* [Texto de leitura]:
-*-*-

Nancy Cunard despia-se de noiva para toda a literatura. Sem os seus lençóis livres e generosos talvez nem tivesse havido modernismo. E digo já nomes, antes mesmo que me torturem: Eliot ou Ezra Pond, mas também Hemingway e Orwell, sem esquecer Louis Aragon, Tristan Tzara, Joyce, Man Ray, William Carlos Williams ou Langston Hughes.
Se foram todos seus amantes? Ia dar a cândida resposta, não fora ulular-me aos ouvidos a óbvia pergunta: quem era Nancy Cunard?
Era a neta e herdeira do dono da Cunard, a mais majestosa e imperial companhia de navegação, flâmula que erguida e hasteada numa centena de transatlânticos esvoaçou sobre todos águas do mundo, mares ou oceanos. O pai inglês, deitado em sumaúmas de libras, só queria jogar pólo e caçar raposas. A mãe, americana, rendida ao esplendor das artes, dava festas arrebatadoras e classistas em Londres, tendo por amante o escritor George Moore, que foi, como até as pedras da calçada juram, pai espiritual de Nancy.
Nancy casou cedo. Casou-se ao pequeno almoço e ao lanche já estava divorciada. Depois apaixonou-se por Peter Broughton-Adderley. Era capitão do 1.º batalhão dos Scots Guards e, a um mês do armistício, a comandar um assalto às trincheiras inimigas, foi abatido por uma inclemente bala boche. Diz-se que a ironia trágica dessa bala traçou o destino inquieto e insaciável de Nancy.

-*-*-

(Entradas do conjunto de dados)
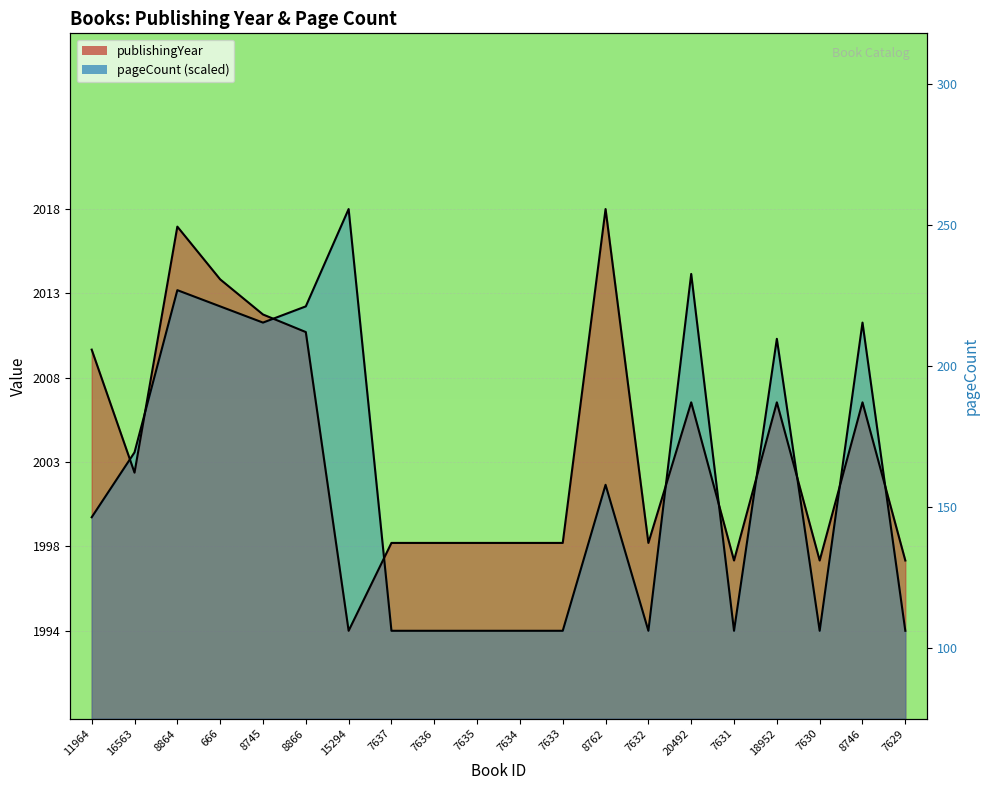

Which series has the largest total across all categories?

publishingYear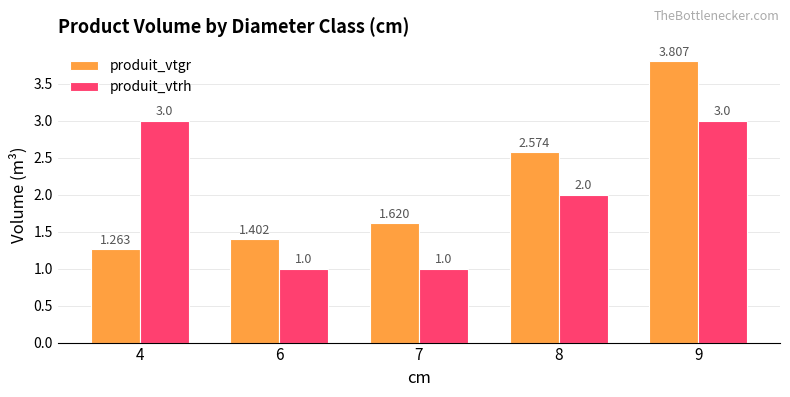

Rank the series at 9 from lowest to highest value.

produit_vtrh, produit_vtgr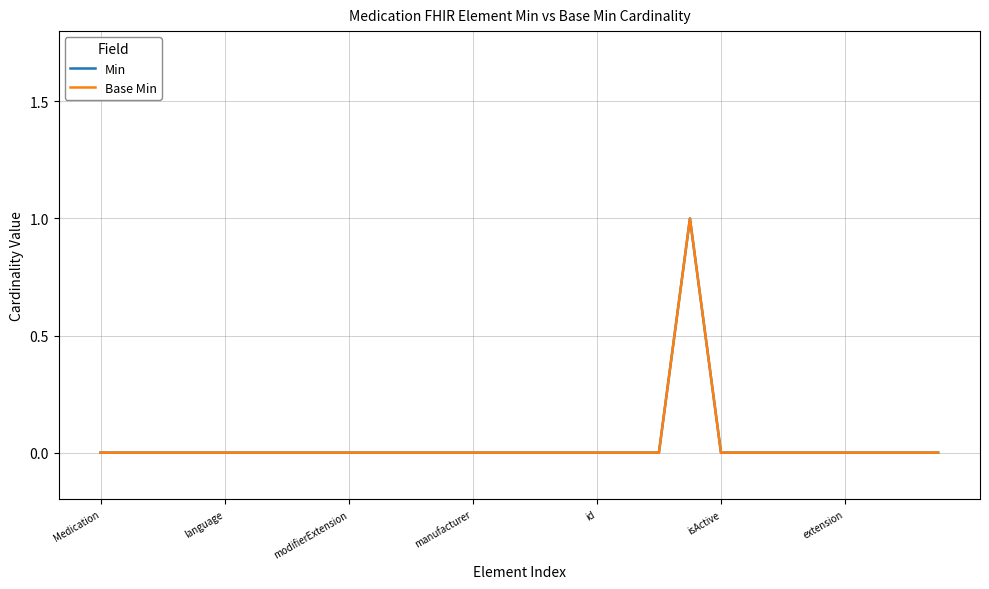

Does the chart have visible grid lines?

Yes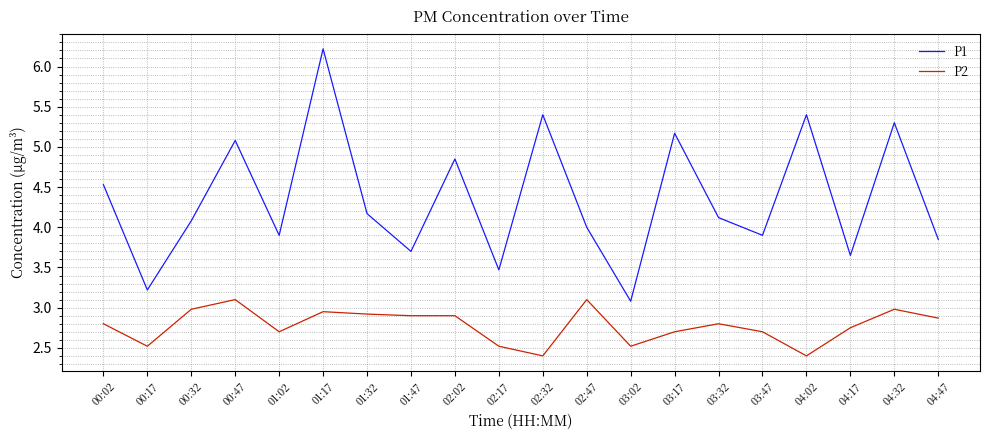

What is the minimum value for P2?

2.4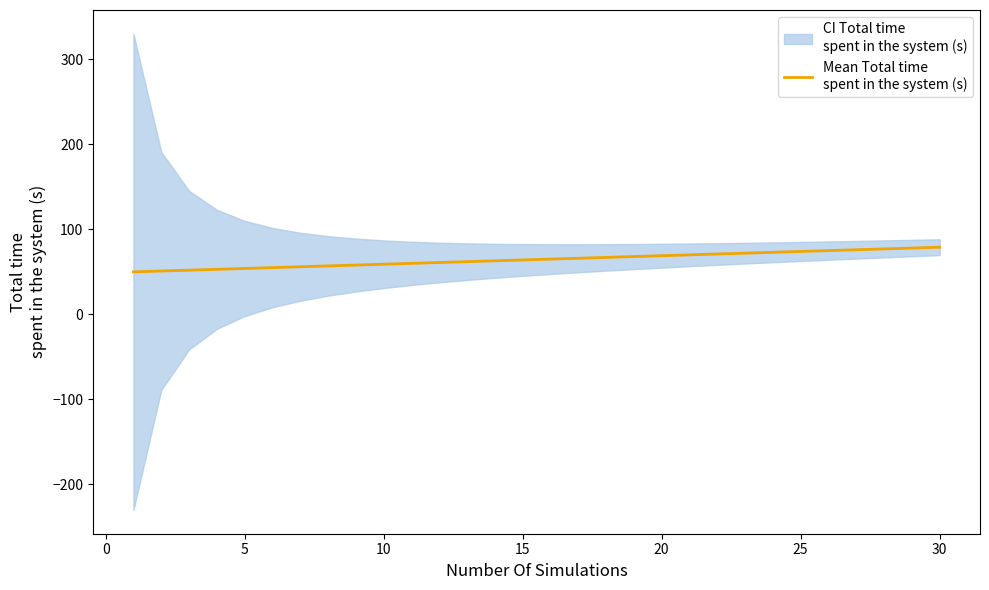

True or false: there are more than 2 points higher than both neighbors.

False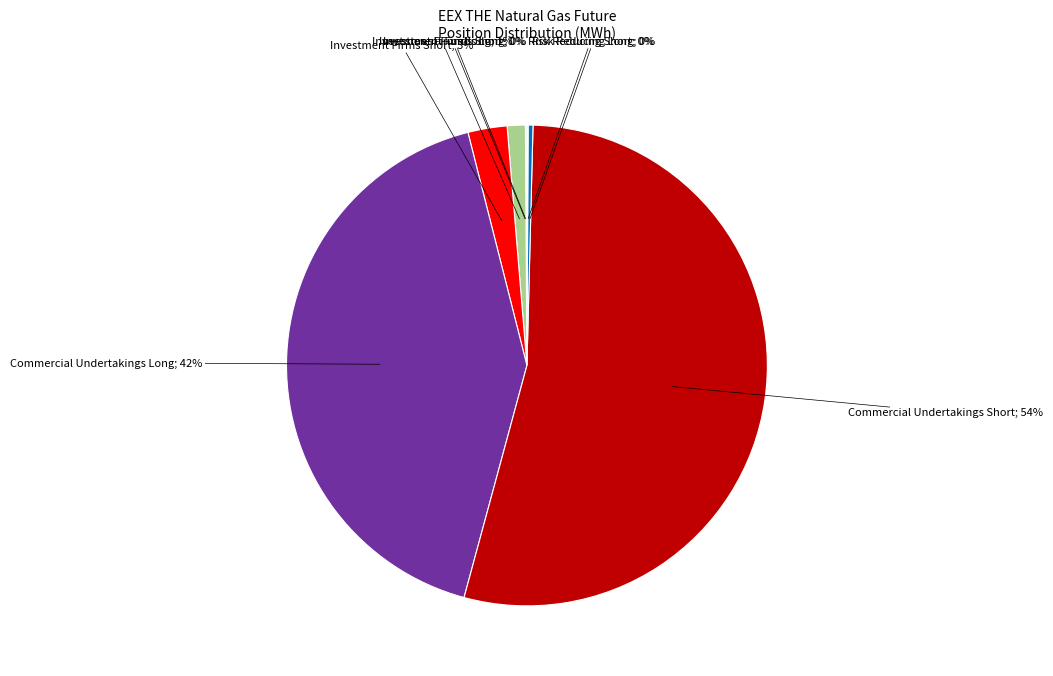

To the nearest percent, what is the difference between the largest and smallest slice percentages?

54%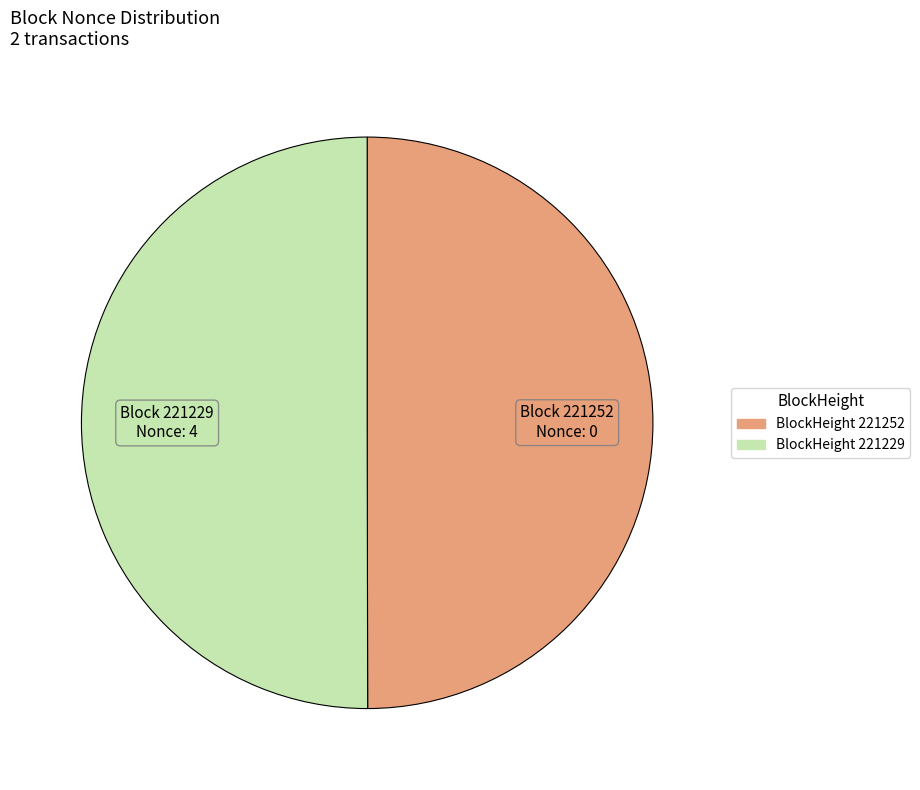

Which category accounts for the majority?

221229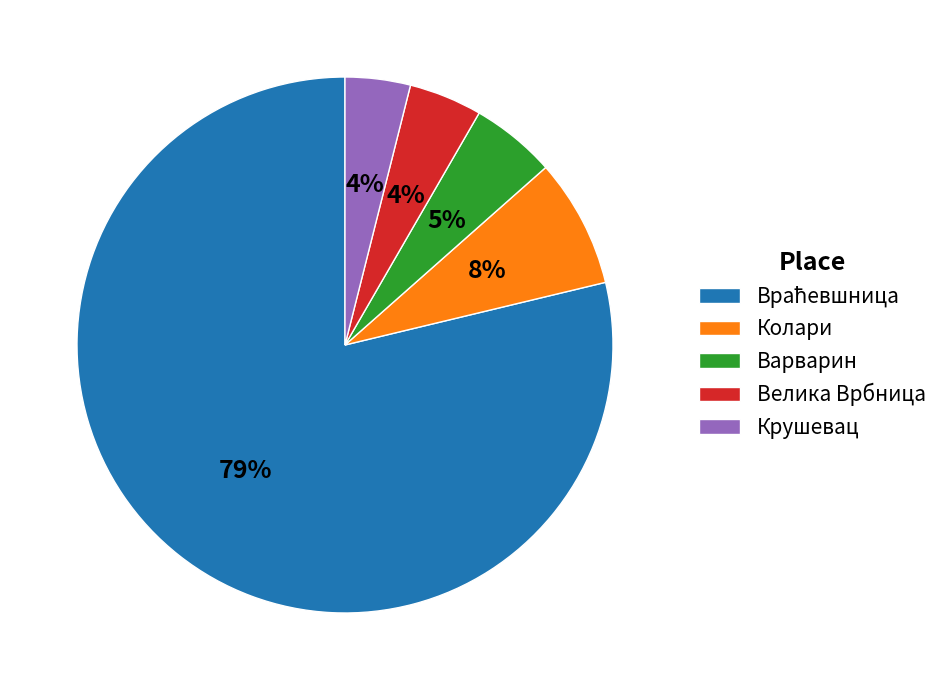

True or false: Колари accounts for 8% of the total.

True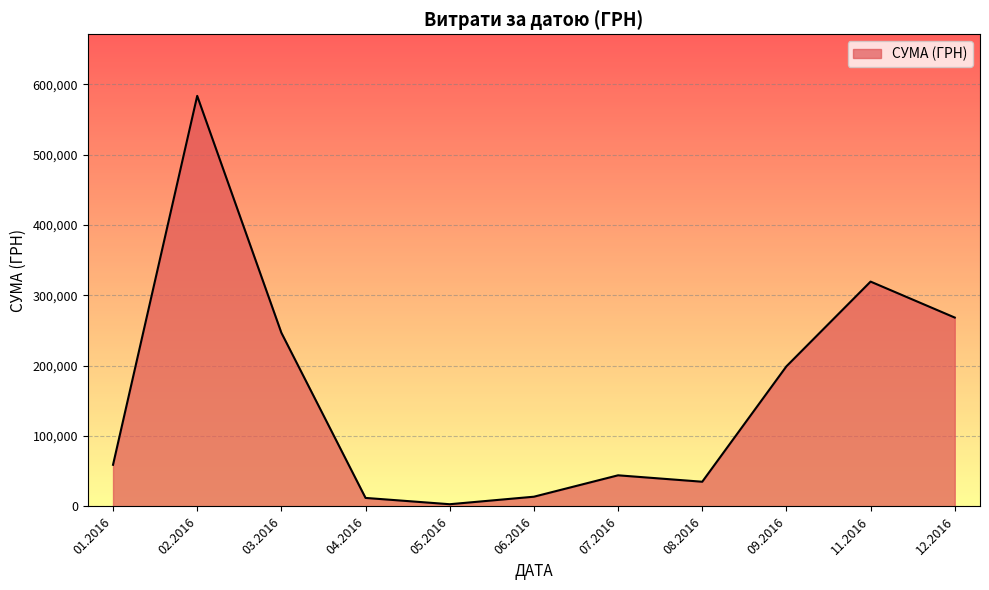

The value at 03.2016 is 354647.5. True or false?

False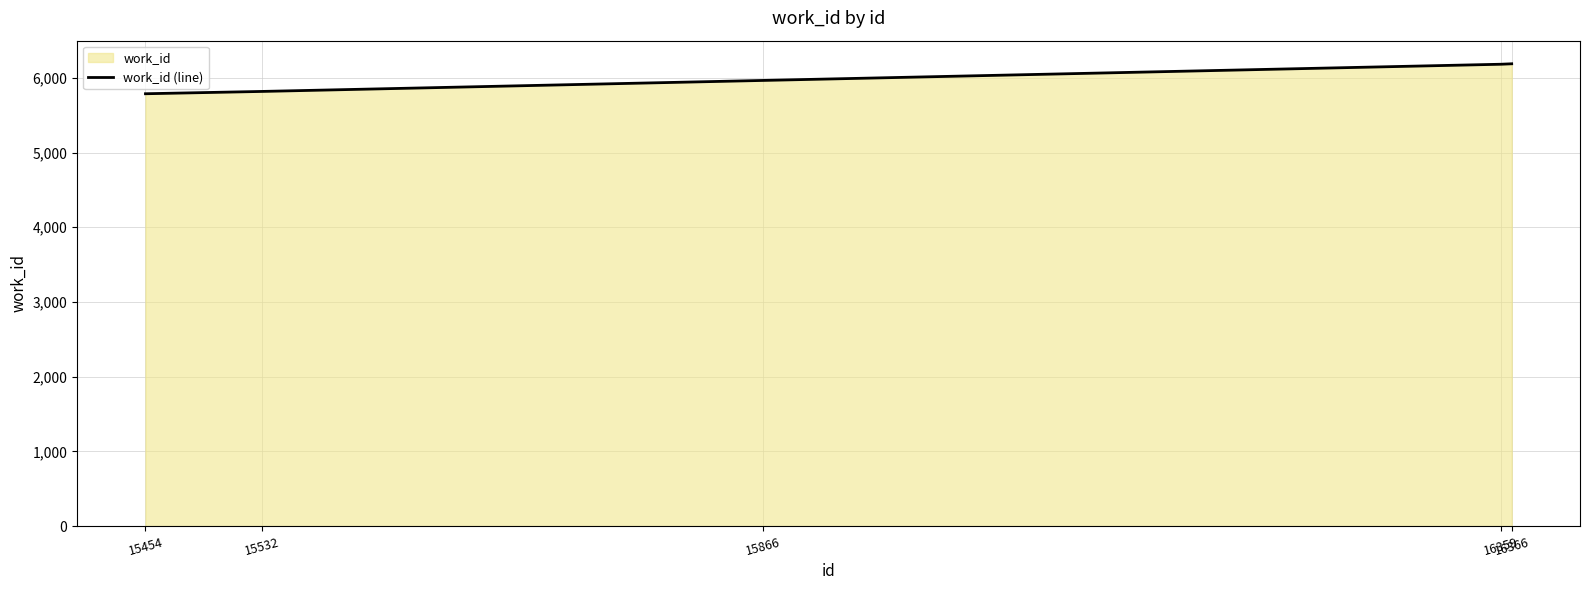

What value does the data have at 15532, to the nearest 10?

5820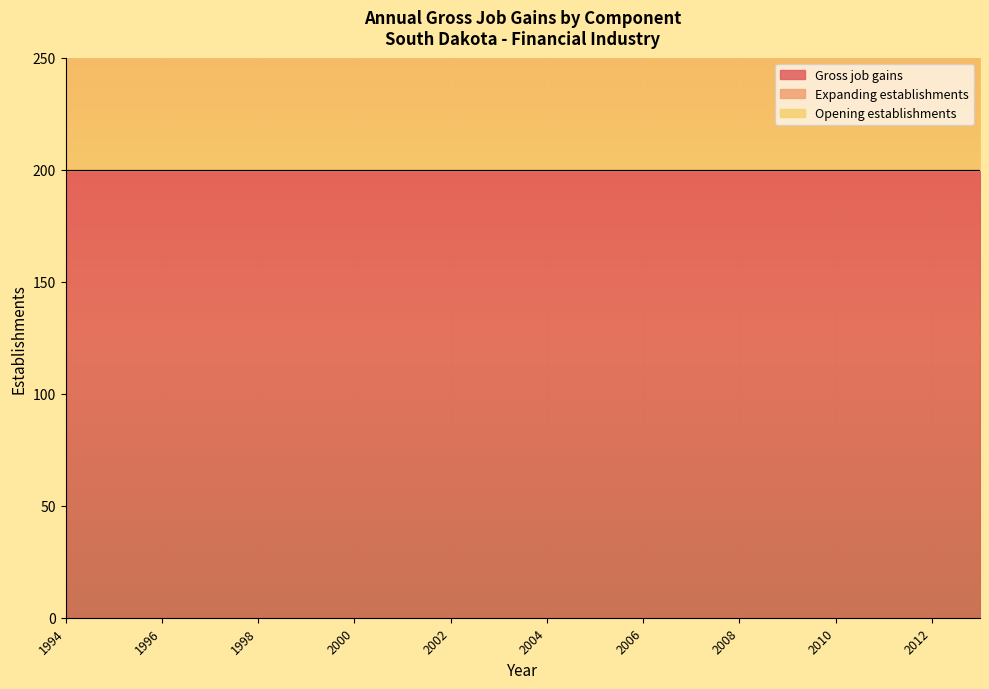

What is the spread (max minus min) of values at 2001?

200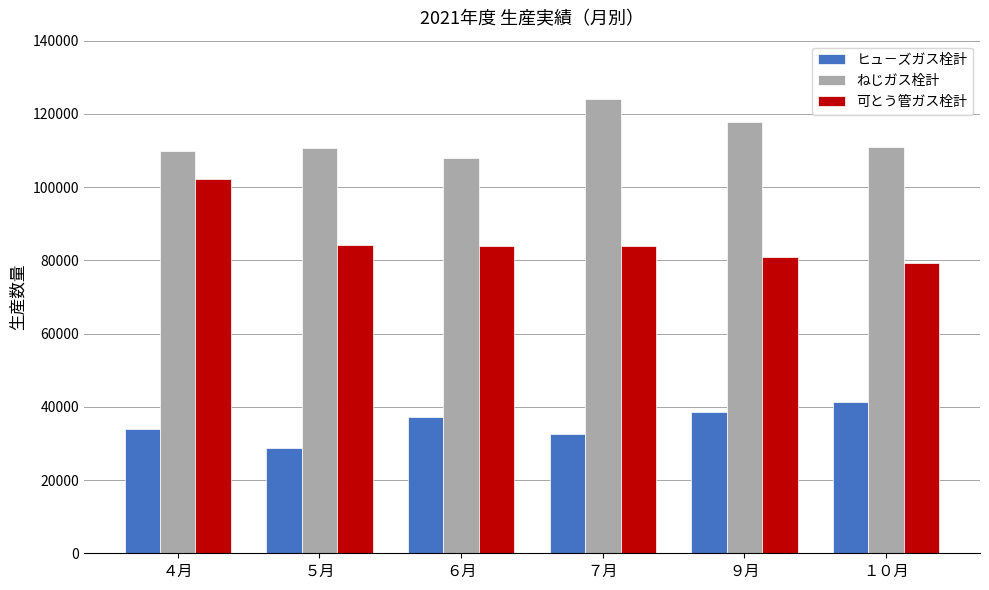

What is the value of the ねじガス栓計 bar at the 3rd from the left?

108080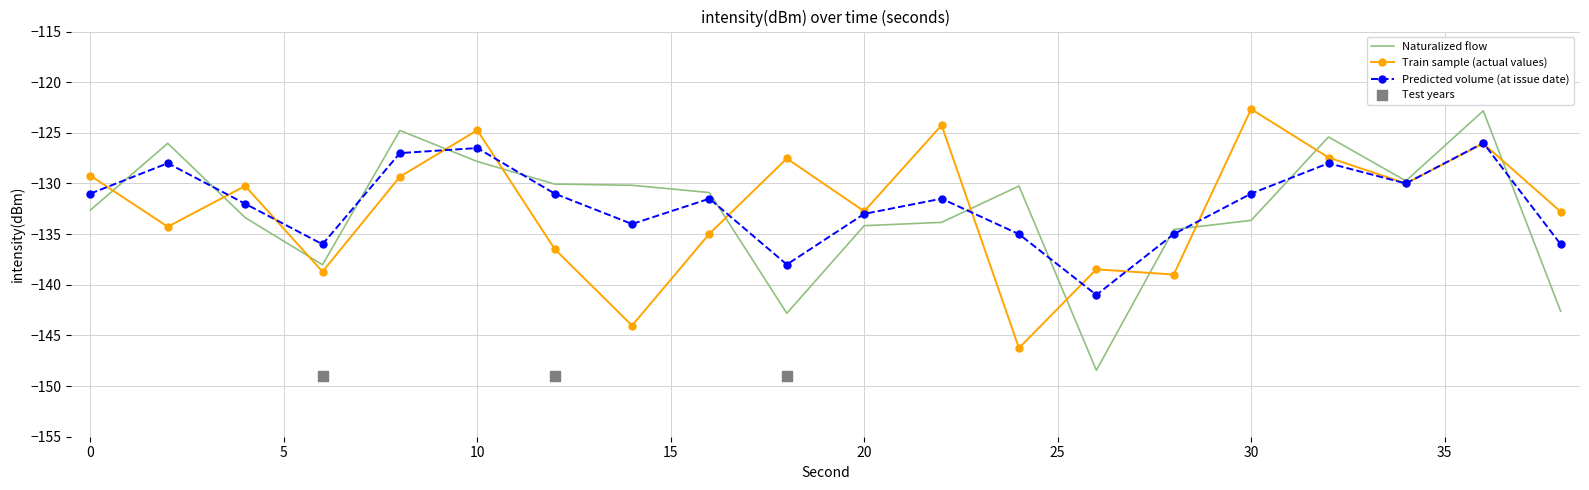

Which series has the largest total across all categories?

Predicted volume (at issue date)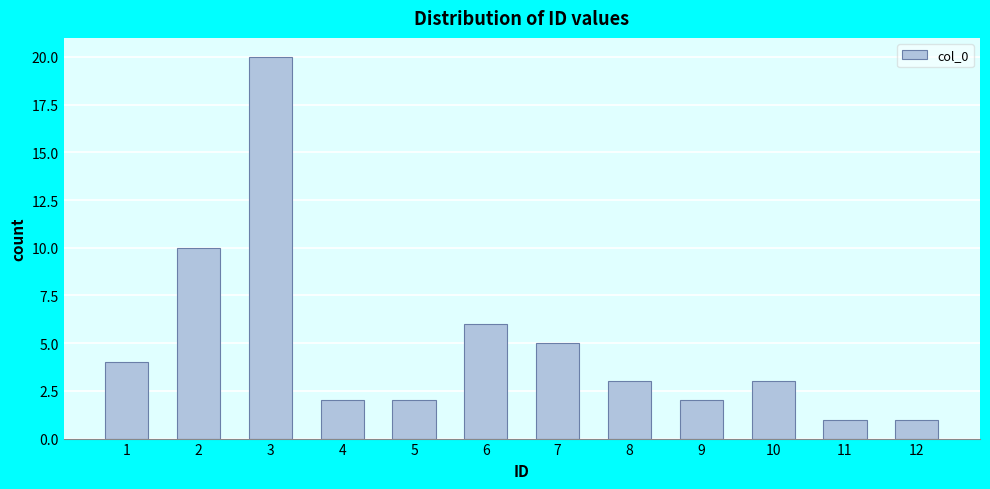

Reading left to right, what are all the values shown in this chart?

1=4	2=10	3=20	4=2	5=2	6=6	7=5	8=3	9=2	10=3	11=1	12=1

-*-*-

* [Tarefas a realizar]:
1. No texto sobre Nancy Cunard, que posto militar tinha Peter Broughton-Adderley e em que unidade servia?
2. Enumere todos os nomes que o texto sobre Nancy Cunard apresenta depois das palavras "sem esquecer".
3. Repita, sem qualquer alteração, tudo o que vai de "Se foram todos" até "espiritual de Nancy." no texto sobre Nancy Cunard.
Os registos não são precisos para nada do que se pede.

* [Respostas]:
1. Era capitão do 1.º batalhão dos Scots Guards.

2. Louis Aragon, Tristan Tzara, Joyce, Man Ray, William Carlos Williams, Langston Hughes

3.
Se foram todos seus amantes? Ia dar a cândida resposta, não fora ulular-me aos ouvidos a óbvia pergunta: quem era Nancy Cunard?
Era a neta e herdeira do dono da Cunard, a mais majestosa e imperial companhia de navegação, flâmula que erguida e hasteada numa centena de transatlânticos esvoaçou sobre todos águas do mundo, mares ou oceanos. O pai inglês, deitado em sumaúmas de libras, só queria jogar pólo e caçar raposas. A mãe, americana, rendida ao esplendor das artes, dava festas arrebatadoras e classistas em Londres, tendo por amante o escritor George Moore, que foi, como até as pedras da calçada juram, pai espiritual de Nancy.